Sunil Krishnan examine si l’Europe peut sortir de son malaise économique et les facteurs méritant l’attention des investisseurs en 2020.
L’Europe abordant 2020 dans un contexte économique difficile, nous restons sous-pondérés en euros et utilisons cette devise pour financer d’autres positions. Nous sous-pondérons les Bunds allemands à 10 ans et avons des positions longues sur les obligations italiennes à 10 ans. En effet, la persistance de rendements négatifs en Allemagne (-0,248 % au 22 janvier) fait perdre leur attrait aux Bunds allemands tandis que les obligations italiennes semblent plus intéressantes malgré l’incertitude politique (1,408 % au 22 janvier).

La prise de fonctions de Christine Lagarde, qui a succédé à Mario Draghi à la tête de la Banque centrale européenne (BCE) à la fin de l’année dernière, a introduit un élément d’incertitude. Cependant, nous pensons que ce n’est pas en soi un événement suffisant pour amener un changement de cap dans l’immédiat. En fait, Mario Draghi a quitté la BCE en laissant une feuille de route claire et transparente pour la politique monétaire de la zone euro, notamment en obtenant la réactivation du programme d’achat d’actifs et en indiquant que les taux directeurs n’augmenteront probablement pas en 2020.
À cet égard, la zone euro se caractérise par la continuité dans le changement. En outre, la conjoncture économique actuelle ne plaide pas en faveur d’un durcissement monétaire, l’activité manufacturière étant faible – y compris en Allemagne, première puissance économique de la région.
Graphique 1 : L’activité manufacturière est à la peine en Europe
C’est pourquoi, bien que se situant à un niveau intéressant en termes de pouvoir d’achat, l’euro demeure l’une des grandes devises affichant les plus faibles performances en termes de différentiel de taux et de surprises économiques. D’autres grandes devises, en particulier le dollar américain et le yen japonais qui peuvent eux aussi être employés pour couvrir les risques, semblent plus attrayantes.

Graphique 2 : Taux interbancaires à 3 mois (%)
Néanmoins, la stratégie de la BCE constitue un facteur de soutien pour tous les marchés obligataires de la zone euro, grâce au programme d’achat d’actifs et au niveau actuel des taux. Toutefois, ce soutien est plus limité pour les Bunds allemands, car les rendements offerts sont déjà bas et la quantité de dette allemande que la BCE peut acquérir est limitée. Par contre, les économies en moins bonne santé, comme l’économie italienne, bénéficieront davantage de la politique menée par la BCE.

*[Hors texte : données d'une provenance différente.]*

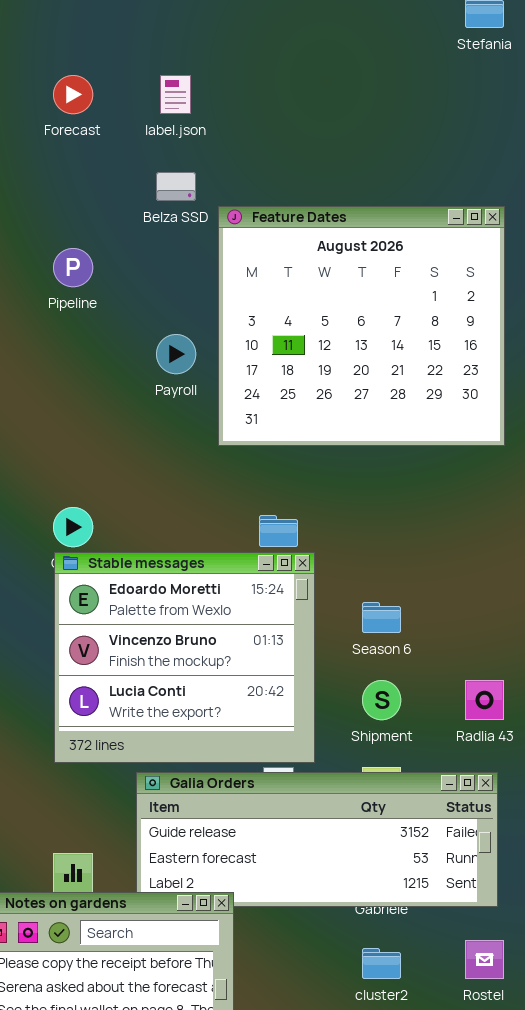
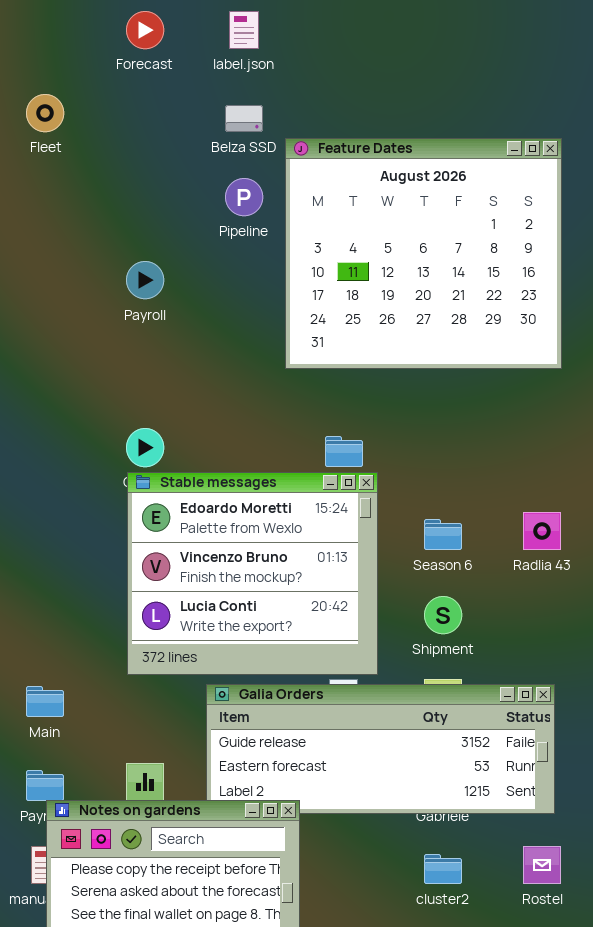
Pipeline: [53,248,93,287] -> [225,178,263,216], moved
Payroll: [156,334,196,374] -> [126,261,164,299], moved
Radlia 43: [465,680,504,720] -> [523,512,561,550], moved

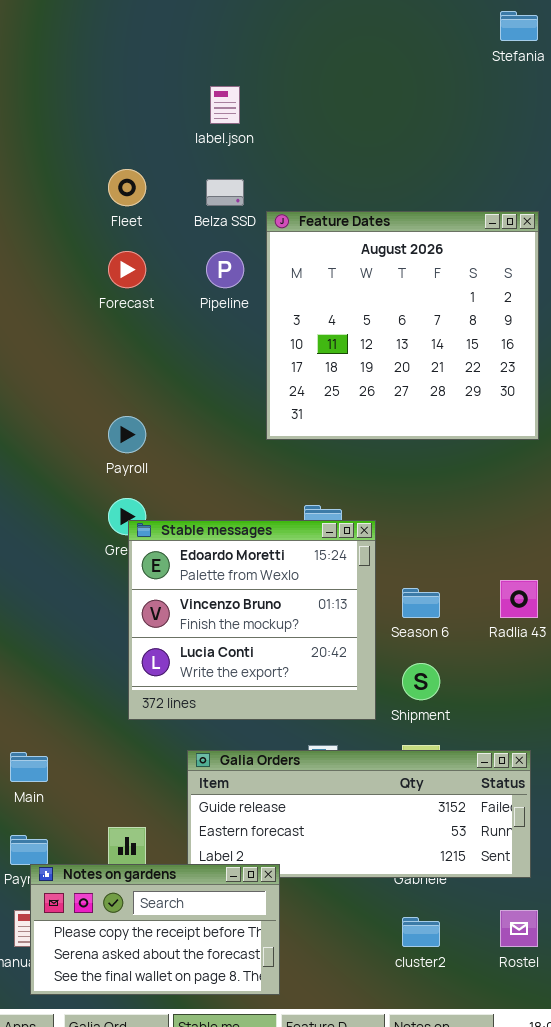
Forecast: [126,11,164,49] -> [108,251,146,288], moved
Fleet: [26,94,64,132] -> [108,169,146,206], moved
Payroll: [126,261,164,299] -> [108,416,146,453], moved
Stable messages: [127,472,378,675] -> [128,520,376,720], moved

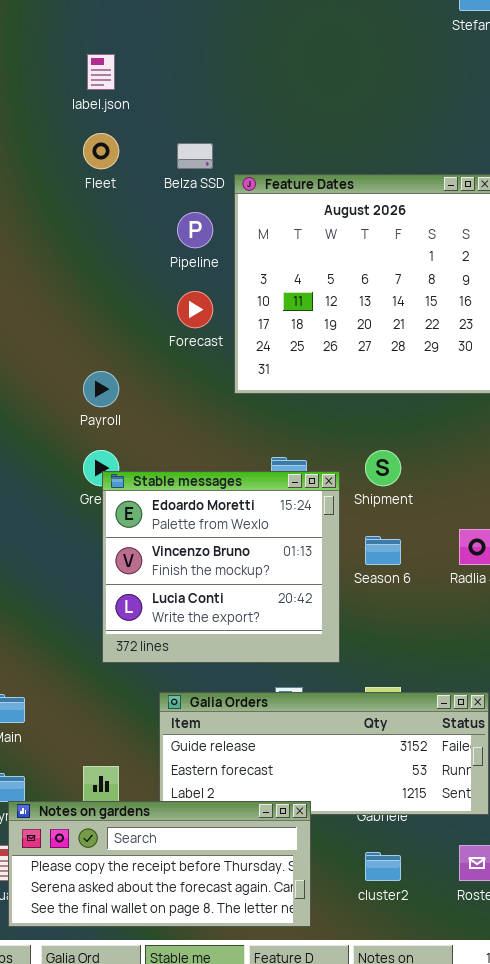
label.json: [210,86,240,124] -> [87,54,115,90], moved
Forecast: [108,251,146,288] -> [177,291,213,328], moved
Shipment: [402,663,440,700] -> [365,450,401,486], moved
Notes on gardens: [30,864,280,995] -> [8,801,311,927], resized

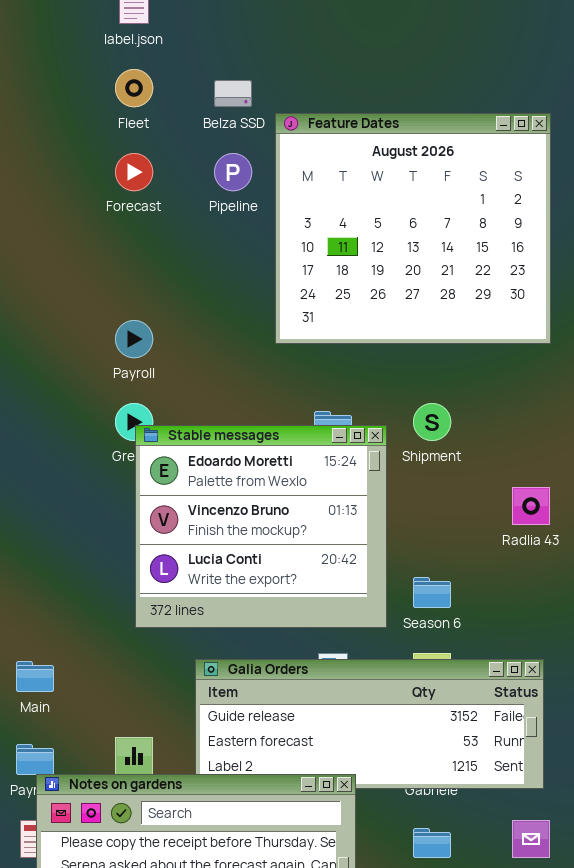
Forecast: [177,291,213,328] -> [115,153,153,191], moved
Season 6: [365,536,401,565] -> [413,577,451,608], moved

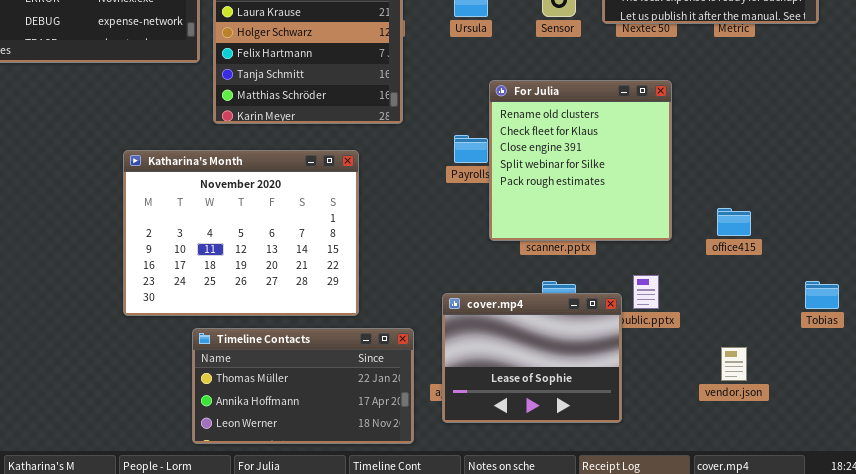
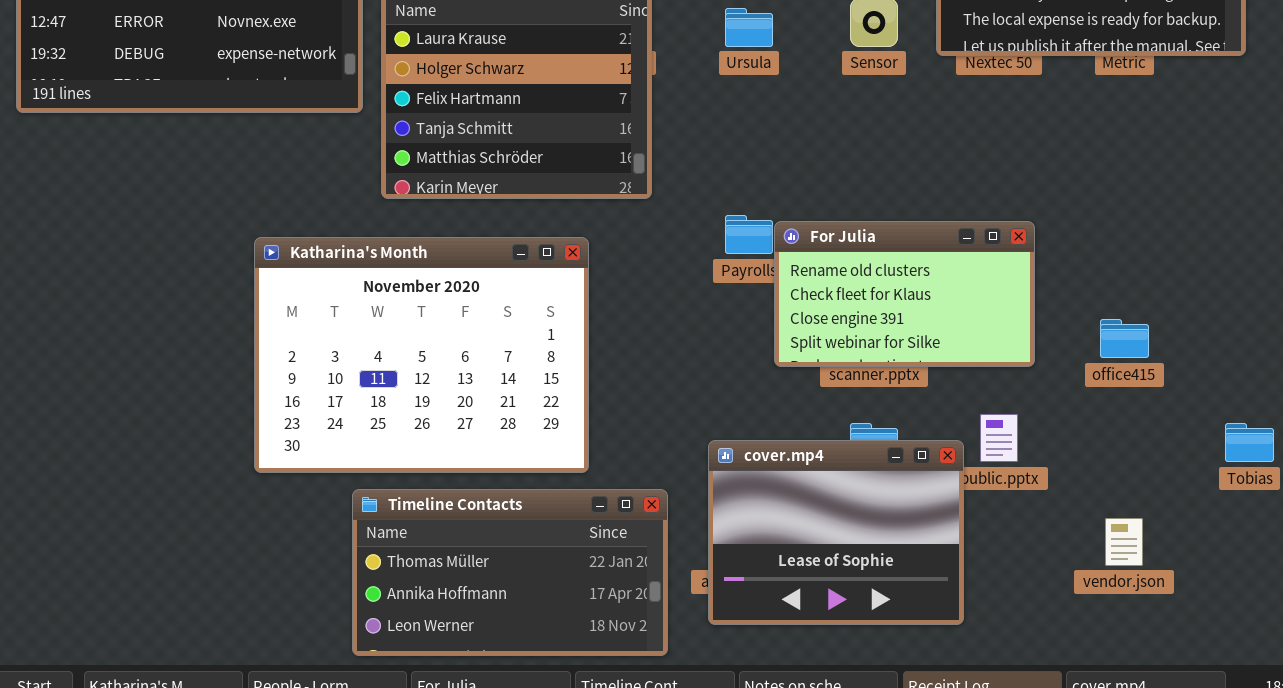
For Julia: [489,80,672,241] -> [774,221,1035,367], resized

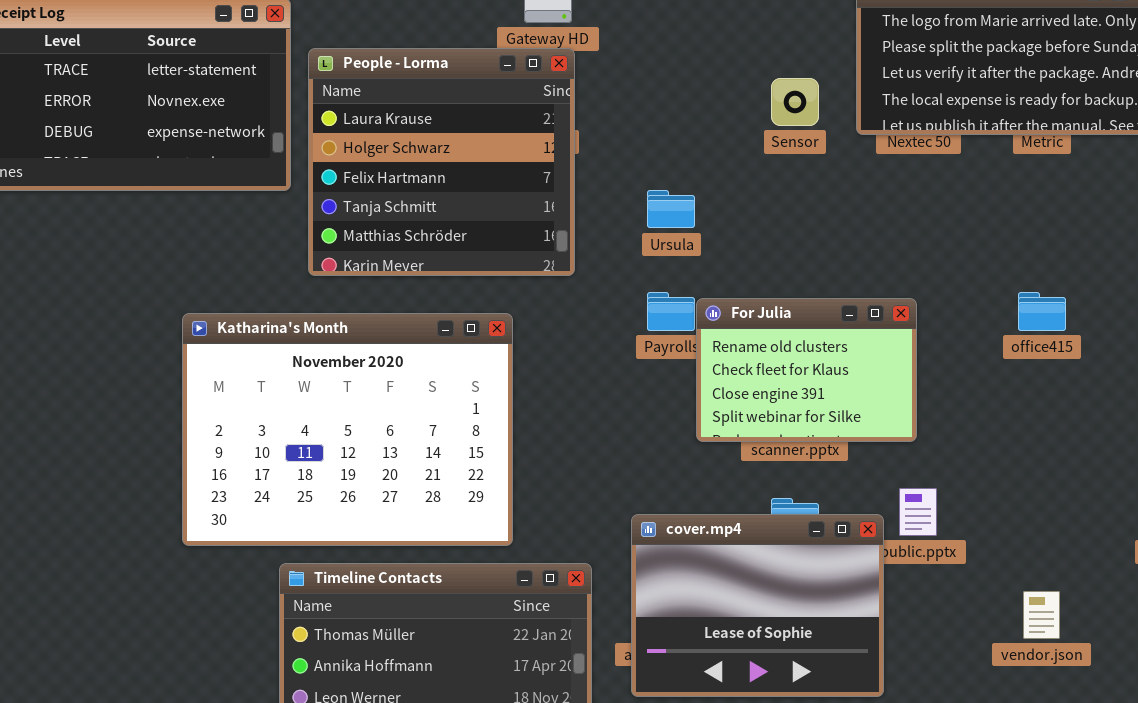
Ursula: [725,8,773,47] -> [647,190,695,228], moved
For Julia: [774,221,1035,367] -> [696,298,917,442], resized
office415: [1100,319,1149,358] -> [1018,292,1066,331], moved

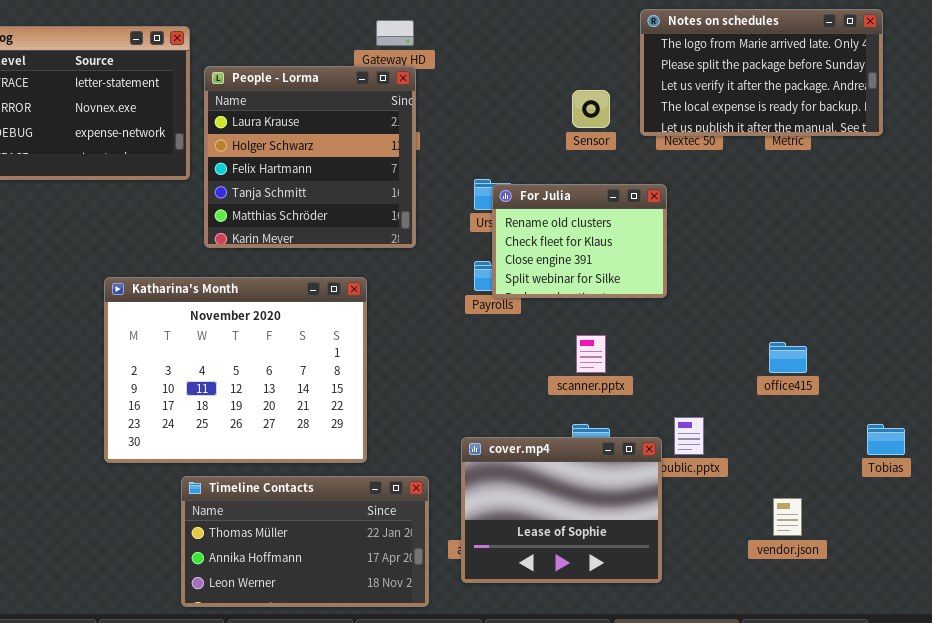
office415: [1018,292,1066,331] -> [769,342,807,373], moved
For Julia: [696,298,917,442] -> [492,184,667,298], moved

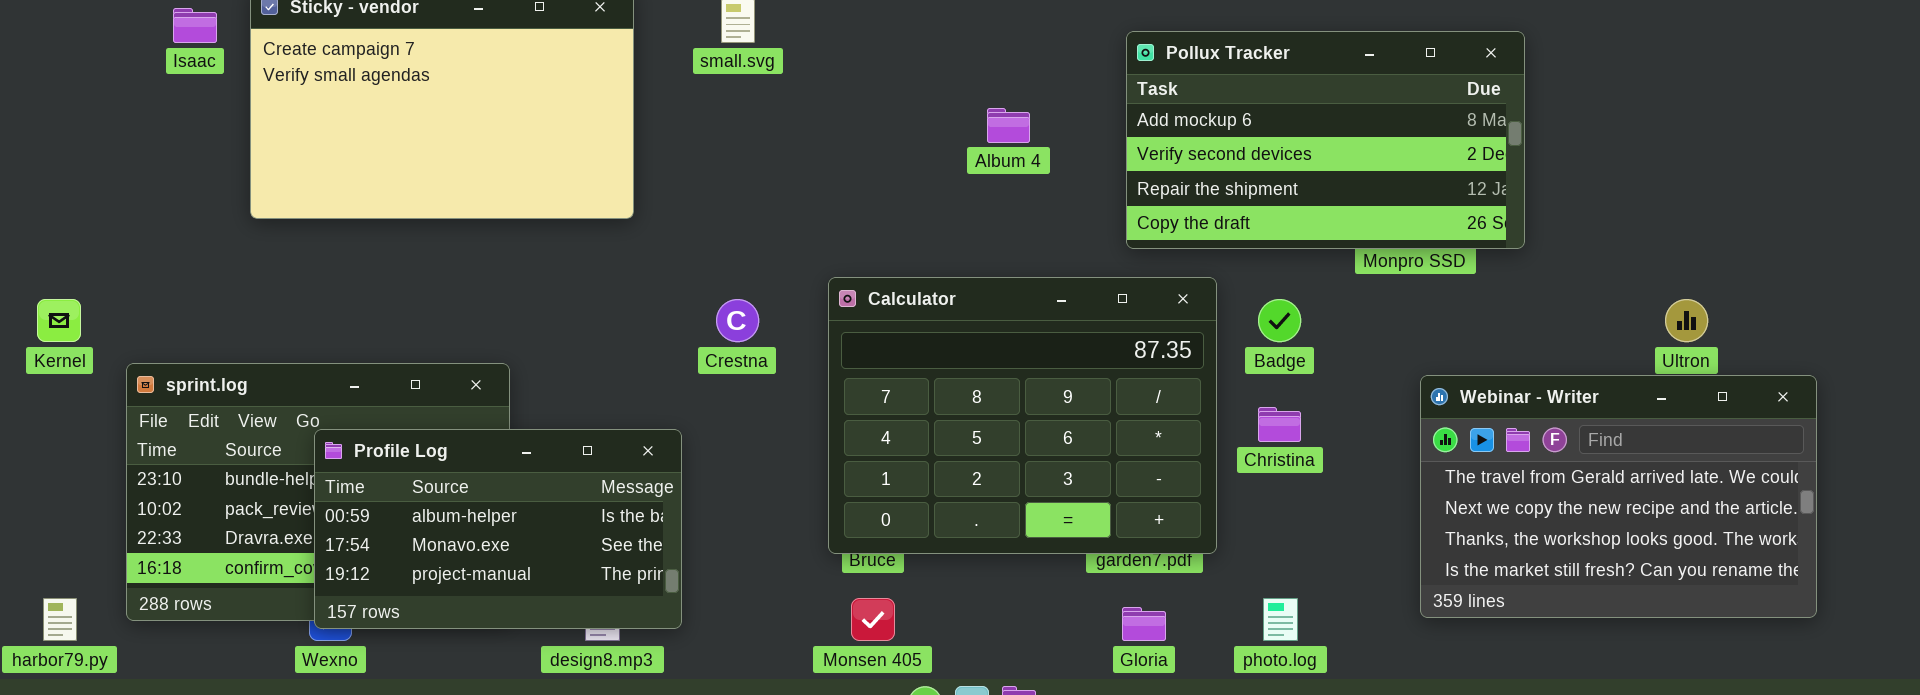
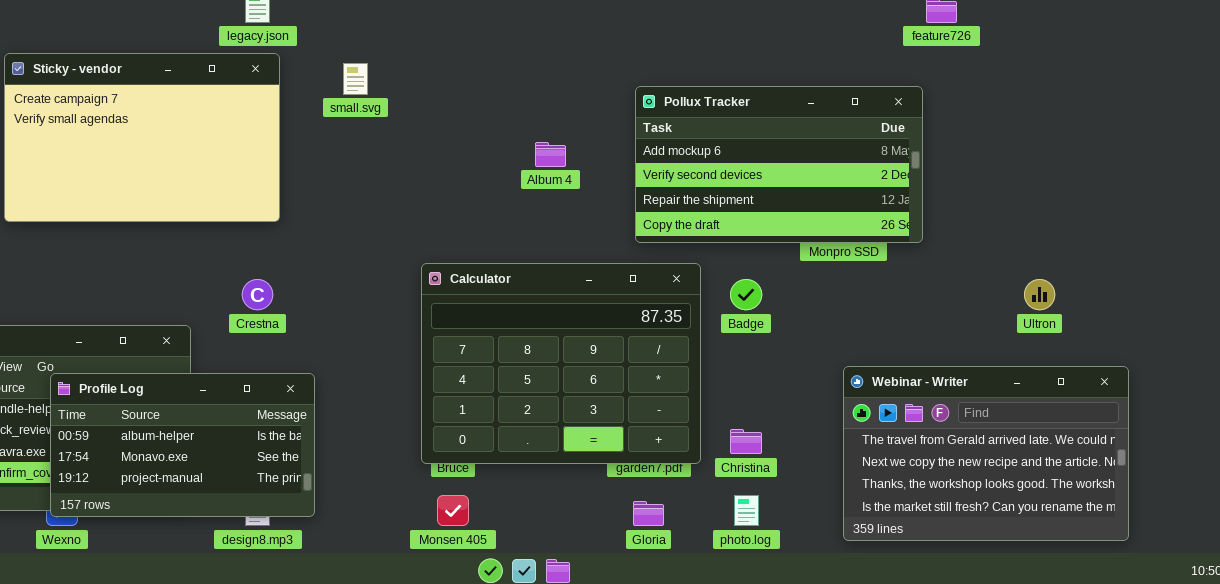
Crestna: [716,299,759,342] -> [242,279,273,310], moved
Webinar - Writer: [1420,375,1817,618] -> [843,366,1129,541], moved
Christina: [1258,407,1301,442] -> [730,429,762,454], moved

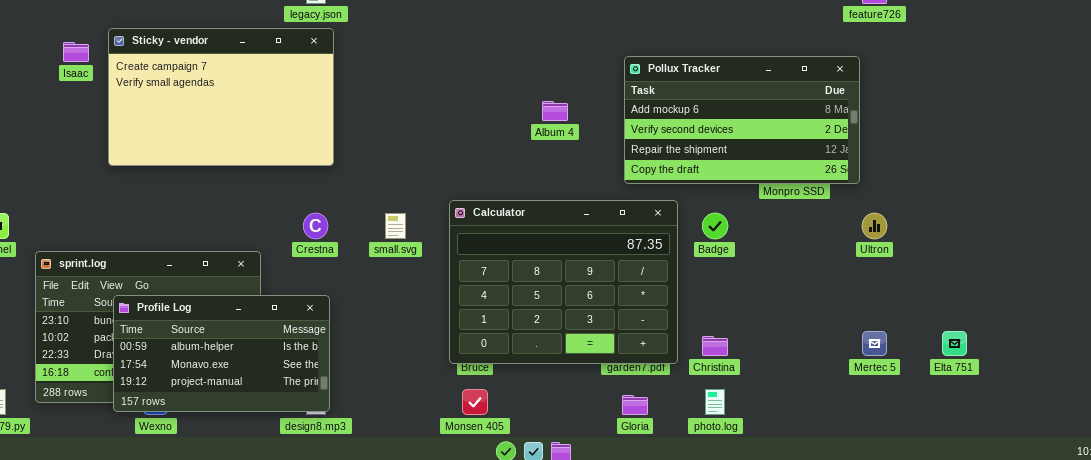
small.svg: [343,63,368,95] -> [385,213,406,239], moved
Ultron: [1024,279,1055,310] -> [862,213,887,239], moved
Webinar - Writer: [843,366,1129,541] -> none, closed
Profile Log: [50,373,315,517] -> [113,295,330,412], moved

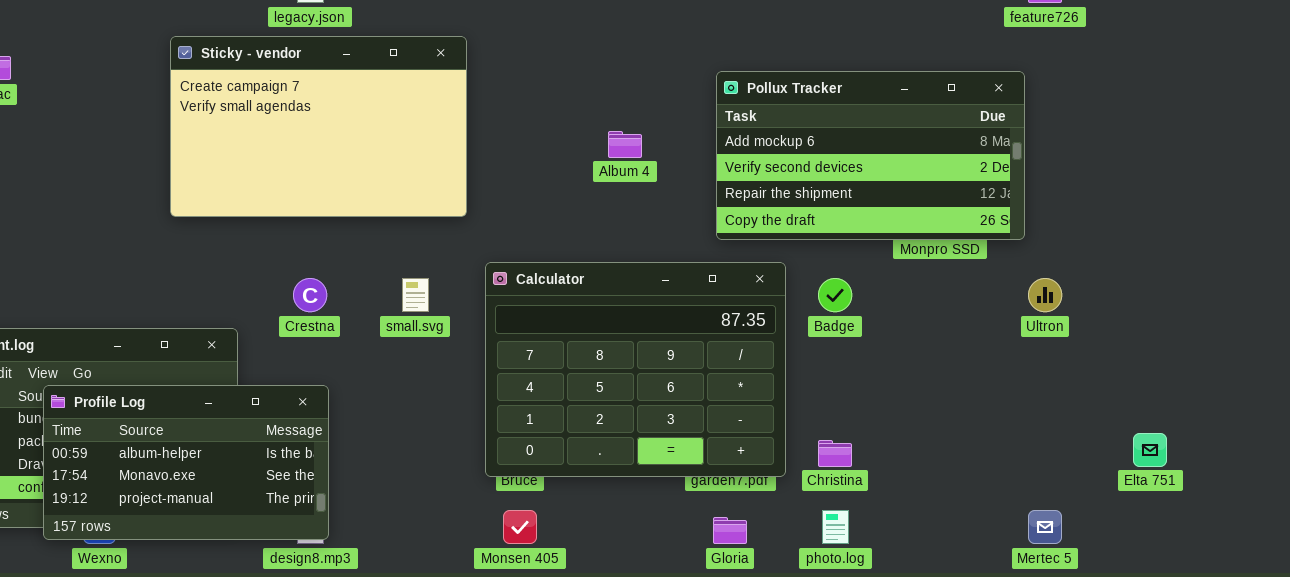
Sticky - vendor: [108,28,334,166] -> [170,36,467,217], moved
Mertec 5: [862,331,887,356] -> [1028,510,1062,544], moved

Comment ces facteurs évolueront-ils ?
Tout d’abord, la BCE a appelé les États à recourir plus activement à la relance budgétaire pour soutenir les économies de la région. Nous pensons que Christine Lagarde, forte de son expérience d’ancienne ministre des Finances, maintiendra cette pression. Le moindre signe de relance budgétaire synchronisée dans la zone euro pourrait modifier les perspectives, en particulier celles de l’euro, même si la coordination économique dans cette zone reste compliquée. Cette difficulté transparaît, par exemple, dans les mesures proposées pour renforcer la stabilité financière transfrontalière, qui ont été reportées récemment à juin 2020.
Ensuite, utiliser l’euro pour financer d’autres positions fera courir un risque supplémentaire si l’euro devient une monnaie de financement consensuelle – comme le yen japonais l’est depuis des décennies. Cela peut créer un risque de similarité des positions (« crowded trades ») et provoquer de violents mouvements sur les marchés. Nous suivons attentivement les indicateurs de positions.